Demonstration Studies What Prevents Patients’ Return from Institutions to the Community

A recent study by Mathematica Policy Research evaluated the progress of the “Money Follows the Person” (MFP) demonstration. Mathematica has evaluated the demonstration since the beginning and has issued several reports on various aspects of its implementation. The purpose of the demonstration is to examine three questions:

  • What supports and services would be needed to allow individuals in institutions to live in the community?
  • Does transition to the community improve patients’ health outcomes and/or quality of life?
  • Would transition programs save money?

The nationwide MFP demonstration was established under the Deficit Reduction Act of 2005 (DRA) (P.L. 109-171).
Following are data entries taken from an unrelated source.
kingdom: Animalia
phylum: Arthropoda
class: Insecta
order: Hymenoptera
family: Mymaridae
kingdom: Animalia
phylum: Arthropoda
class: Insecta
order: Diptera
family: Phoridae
Passed in February 2006, the law appropriated up to $1.75 billion for the five-year period ending September 30, 2011. The Patient Protection and Affordable Care Act (PPACA) (P.L. 111-148) extended the program for five more years, appropriated an additional $2.25 billion and reduced the minimum residence in an institution from six months to 90 days, not counting days of residence for the purpose of receiving short-term rehabilitation services.
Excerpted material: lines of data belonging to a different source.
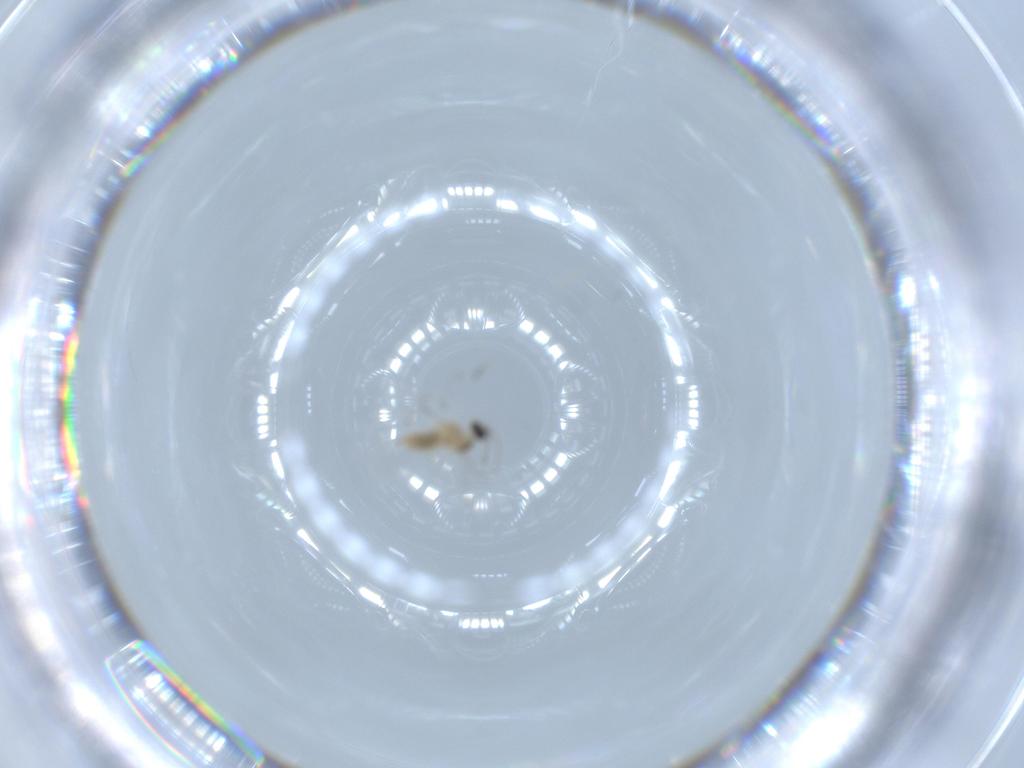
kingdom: Animalia
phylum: Arthropoda
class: Insecta
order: Diptera
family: Cecidomyiidae
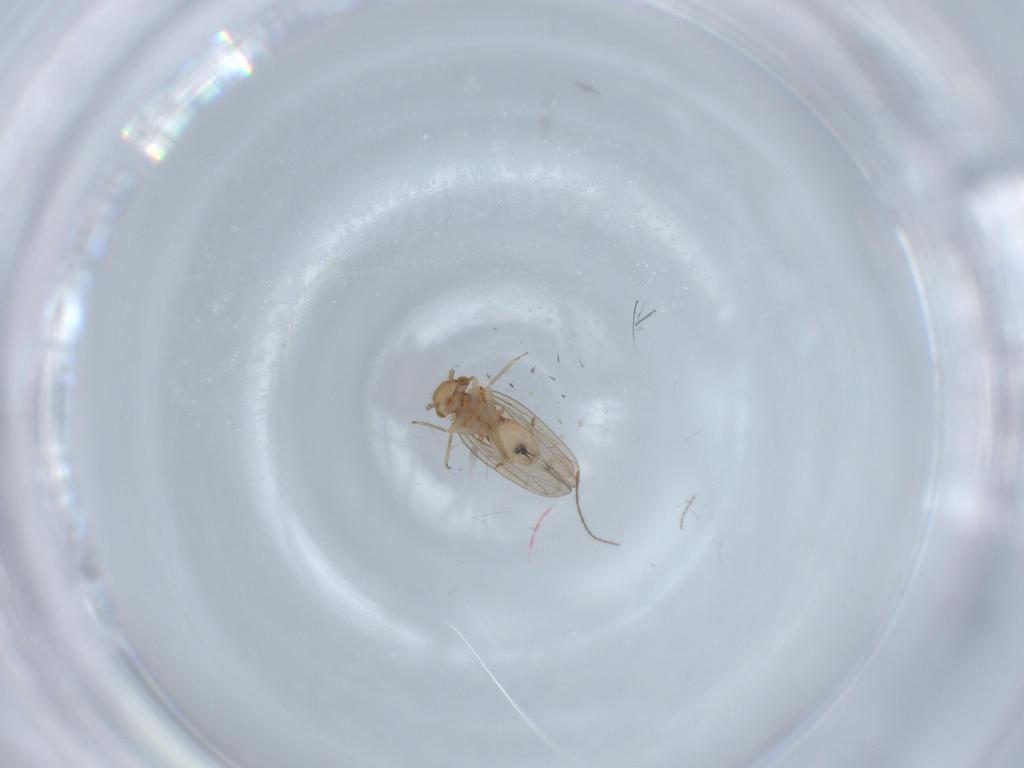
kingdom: Animalia
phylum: Arthropoda
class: Insecta
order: Psocodea
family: Ectopsocidae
The MFP demonstration may have been the first to allow state Medicaid programs to pay for expenditures that were not medical in nature. A major obstacle to Medicaid beneficiaries’ return to the community has been the lack of funds to pay for the expenses of the relocation. Often, beneficiaries cannot return to their former home because they no longer own it. Therefore, they need funds for one-time expenses such as security deposits for rent and utilities or the purchase of items needed to set up a household. MFP permitted Medicaid to pay for these and other items and services needed to allow beneficiaries to live in the community, such as modifications to make a home or vehicle accessible, personal security systems, adult day care and caregiver support and to consider these expenditures as medical assistance.

MFP also introduced the concept of self-direction of assistance, in which the individual decides how to allocate a set budget toward the services and supports needed. In some states, beneficiaries were given the freedom even to hire and fire their service providers.
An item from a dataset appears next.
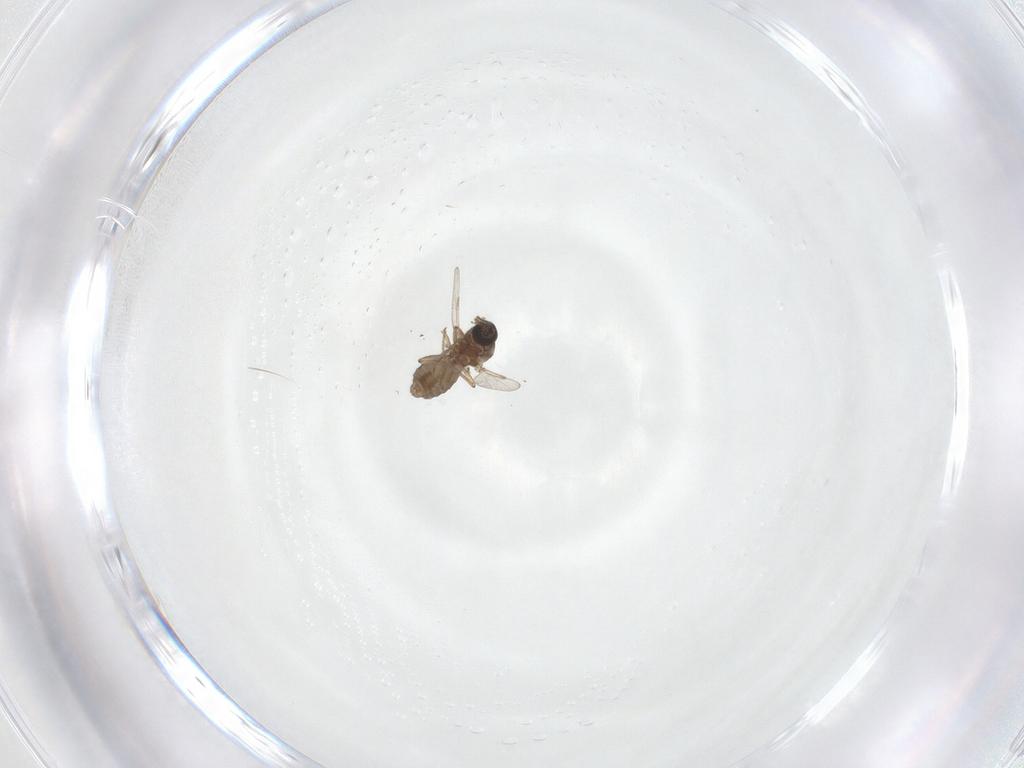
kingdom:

For the first few years, progress was painfully slow. The first grants were awarded to three states in October 2007. The target number of beneficiaries to transition by the end of 2008 was about 4,000, but fewer than 1500 beneficiaries had moved out of institutions by then, according to Mathematica’s November 2009 field report.

Some of the obstacles to the use of MFP arise in any effort to shift state programs from institutional to home and community-based care and were discussed in posts last fall. However, when state officials were surveyed about helps and hindrances to their progress in implementing the MFP demonstration, both Mathematica and the Kaiser Family Foundation report, the most significant obstacle cited has consistently been the lack of safe, affordable and accessible housing.

The next major obstacle is the shortage of providers of the home- and community-based services (HCBS) the beneficiaries need. The shortage is worse in primarily rural states, where a care worker might have to drive long distances between clients.

Since the recession began, state budgets have been cut as revenues dropped. Agencies have had to cut funding for waiver programs and optional services in order to continue funding mandatory services—including nursing facility services.

How Well Does MFP Work?

To the extent that beneficiaries were able to take advantage of the program, they often benefited from it. About 85 percent of the beneficiaries remained in the community a year after community placement. Most beneficiaries reported improved quality of life, i.e., greater satisfaction with their lives and living arrangements, greater involvement in the community and fewer unmet needs.

The statistics on return to the institution are conflicting, ranging from 0 to 30 percent among states without comparing severity of illness, services provided, or adequacy of the assessment. Mathematica recently found that beneficiaries who transition to the community under MFP demonstrations fare best when they have thorough assessments, more time with a knowledgeable transition coordinator, and more post-placement visits to be sure any unforeseen issues are met. There are more transitions and fewer returns to the institution when there are clearly defined responsibilities and ample communication between the transition coordinator and the person who will be responsible for the HCBS the individual will receive after the transition. It’s also necessary for someone with knowledge of the local housing market and resources for housing assistance to help the beneficiary find a suitable, affordable place to live. The most successful programs have housing specialists to address these problems.

The services MFP participants receive before leaving the institution and during the first months afterward cost more than typical HCBS services. But the cost drops dramatically after the first month for both the elderly and beneficiaries with physical disabilities. Whether the extra services save money in the long run when compared to typical HCBS service programs is still unknown. There is no doubt though that they are less expensive than nursing facility services.